I'll share. I found that such machines were never documented to detail what would happen. We would have to experiment to find what would and would not work. That was over 5 years ago. Today the cost to use such machines (they are quite slow) blow away any savings so they are disposed of and we pick up newer PCs. Mind you I live in a nice place where woot.com and such have fire sales of such newer desktops for 99 bucks. Which is why these old desktops are dead to us. This has caused a few to flame about many things but here it's all about the money.

We pay staff by the hour so if the machine eats the user's time, even if we saved the 99 buck PC we lost more than that over the next year.

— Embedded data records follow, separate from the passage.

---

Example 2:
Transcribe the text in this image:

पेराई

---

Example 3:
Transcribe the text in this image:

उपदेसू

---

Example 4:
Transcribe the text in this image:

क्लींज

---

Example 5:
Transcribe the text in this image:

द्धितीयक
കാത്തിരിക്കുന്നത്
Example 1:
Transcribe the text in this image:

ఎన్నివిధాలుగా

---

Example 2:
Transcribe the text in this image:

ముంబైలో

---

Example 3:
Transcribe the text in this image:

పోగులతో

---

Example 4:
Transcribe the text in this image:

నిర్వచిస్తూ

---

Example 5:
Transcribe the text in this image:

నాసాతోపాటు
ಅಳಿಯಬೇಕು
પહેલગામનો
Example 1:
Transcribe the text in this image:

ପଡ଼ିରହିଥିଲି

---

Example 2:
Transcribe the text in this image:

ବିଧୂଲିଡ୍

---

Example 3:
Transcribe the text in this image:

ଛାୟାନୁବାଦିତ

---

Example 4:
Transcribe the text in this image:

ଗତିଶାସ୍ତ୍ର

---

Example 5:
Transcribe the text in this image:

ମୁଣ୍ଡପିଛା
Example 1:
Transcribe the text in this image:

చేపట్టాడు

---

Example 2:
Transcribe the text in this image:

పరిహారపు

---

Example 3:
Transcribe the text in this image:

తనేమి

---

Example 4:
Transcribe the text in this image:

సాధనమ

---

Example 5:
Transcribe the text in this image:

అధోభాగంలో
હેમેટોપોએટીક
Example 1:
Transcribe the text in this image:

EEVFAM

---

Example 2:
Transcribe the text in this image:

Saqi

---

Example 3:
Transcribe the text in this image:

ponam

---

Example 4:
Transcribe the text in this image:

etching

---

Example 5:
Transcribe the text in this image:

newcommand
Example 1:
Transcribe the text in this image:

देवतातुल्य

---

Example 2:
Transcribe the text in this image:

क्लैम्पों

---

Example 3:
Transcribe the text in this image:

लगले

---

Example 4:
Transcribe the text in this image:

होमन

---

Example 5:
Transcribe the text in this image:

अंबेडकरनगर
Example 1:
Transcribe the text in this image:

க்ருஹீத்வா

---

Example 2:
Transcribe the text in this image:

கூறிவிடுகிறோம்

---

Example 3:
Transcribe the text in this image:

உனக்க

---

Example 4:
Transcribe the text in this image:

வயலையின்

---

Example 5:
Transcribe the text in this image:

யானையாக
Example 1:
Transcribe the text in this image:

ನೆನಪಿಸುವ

Since these systems came out in 2004, there have been a lot of changes to both hardware and software. You may be better served by updating to more recent hardware via ebay or other type sites. There are quite a few listings for systems that have much more recent (used) hardware at quite reasonable prices. That said, you certainly can update these with an add-in IDE-SATA card (provided you have pci slots open) and SATA drives, but you are looking at some issues when updating the firmware on these systems.
Since you are at close to the initial versions of the firmware on these systems, you will have to update both the BIOS and the microcode (version 1.14 Rev.A)for the system. It has been so long since I worked with this hardware that I can't remember if you have to have a 3.25 floppy to complete the install of this microcode.
The BIOS version ends at 1.32 Rev.A (dated 6 Dec 2011), and can be updated in the Windows operating environment.

According to the specs, the system can handle up to a 2TB drive if you use NTFS, which I don't know why you wouldn't, with a Windows OS.
Here's a link to the complete Service Reference Guide for this system:

You may have to futz around a bit with the boot controller order, but it will work.

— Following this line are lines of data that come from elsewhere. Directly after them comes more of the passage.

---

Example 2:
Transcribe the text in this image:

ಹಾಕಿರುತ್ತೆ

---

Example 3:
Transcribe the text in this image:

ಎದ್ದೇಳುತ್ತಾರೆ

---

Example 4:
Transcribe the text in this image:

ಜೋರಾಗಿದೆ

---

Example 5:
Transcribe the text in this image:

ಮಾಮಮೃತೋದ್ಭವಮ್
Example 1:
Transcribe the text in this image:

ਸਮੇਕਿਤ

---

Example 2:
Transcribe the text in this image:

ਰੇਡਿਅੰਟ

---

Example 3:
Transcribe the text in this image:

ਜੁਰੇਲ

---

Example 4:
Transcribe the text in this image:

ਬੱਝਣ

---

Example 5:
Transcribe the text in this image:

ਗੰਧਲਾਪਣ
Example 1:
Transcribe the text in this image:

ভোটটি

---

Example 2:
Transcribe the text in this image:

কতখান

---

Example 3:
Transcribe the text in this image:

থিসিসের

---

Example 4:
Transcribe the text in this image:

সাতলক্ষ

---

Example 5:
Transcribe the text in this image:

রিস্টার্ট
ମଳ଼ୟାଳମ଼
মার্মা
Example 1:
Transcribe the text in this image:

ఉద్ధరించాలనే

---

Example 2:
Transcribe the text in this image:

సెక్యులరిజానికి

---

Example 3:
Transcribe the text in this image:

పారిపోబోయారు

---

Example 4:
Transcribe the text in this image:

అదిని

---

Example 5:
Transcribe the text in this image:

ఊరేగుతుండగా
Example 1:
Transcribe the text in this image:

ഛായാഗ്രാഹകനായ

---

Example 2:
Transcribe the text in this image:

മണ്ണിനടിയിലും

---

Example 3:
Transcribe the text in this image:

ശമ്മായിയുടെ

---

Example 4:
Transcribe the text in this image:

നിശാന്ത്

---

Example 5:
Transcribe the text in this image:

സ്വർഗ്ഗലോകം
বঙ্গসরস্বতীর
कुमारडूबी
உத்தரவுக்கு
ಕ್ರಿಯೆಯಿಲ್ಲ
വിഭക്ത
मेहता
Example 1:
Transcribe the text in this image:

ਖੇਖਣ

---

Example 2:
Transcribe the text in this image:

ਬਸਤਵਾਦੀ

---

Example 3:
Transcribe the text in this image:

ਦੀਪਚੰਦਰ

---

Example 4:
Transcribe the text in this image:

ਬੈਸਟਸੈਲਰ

For the SATA controller, here are some examples from newegg, just for example. I would definitely NOT go with an advanced RAID controller for a system of this age, but if you scroll down a bit, you can find a simple PCI 2.2 SATA Controller card for $14.99 plus shipping.

You will need to download all of the drivers for the system before you start updating the OS, it is easy enough to save all of the
The driver support page for the HP Compaq DX2000MT (assuming you don't have the most basic model) is: http://h20564.www2.hp.com/hpsc/swd/public/readIndex?sp4ts.oid=401820&swLangOid=8&swEnvOid=4059

You should have 4 DIMM sockets, and page E-1 of the service manual gives the specs for the memory for this system, max it out with (4) 512MB PC3200 modules taking it to 2GB of memory; or you will be memory thrashing from the get-go.
I would seriously consider updating the hardware to a more recent version as I described above, but you definitely can do what you are describing.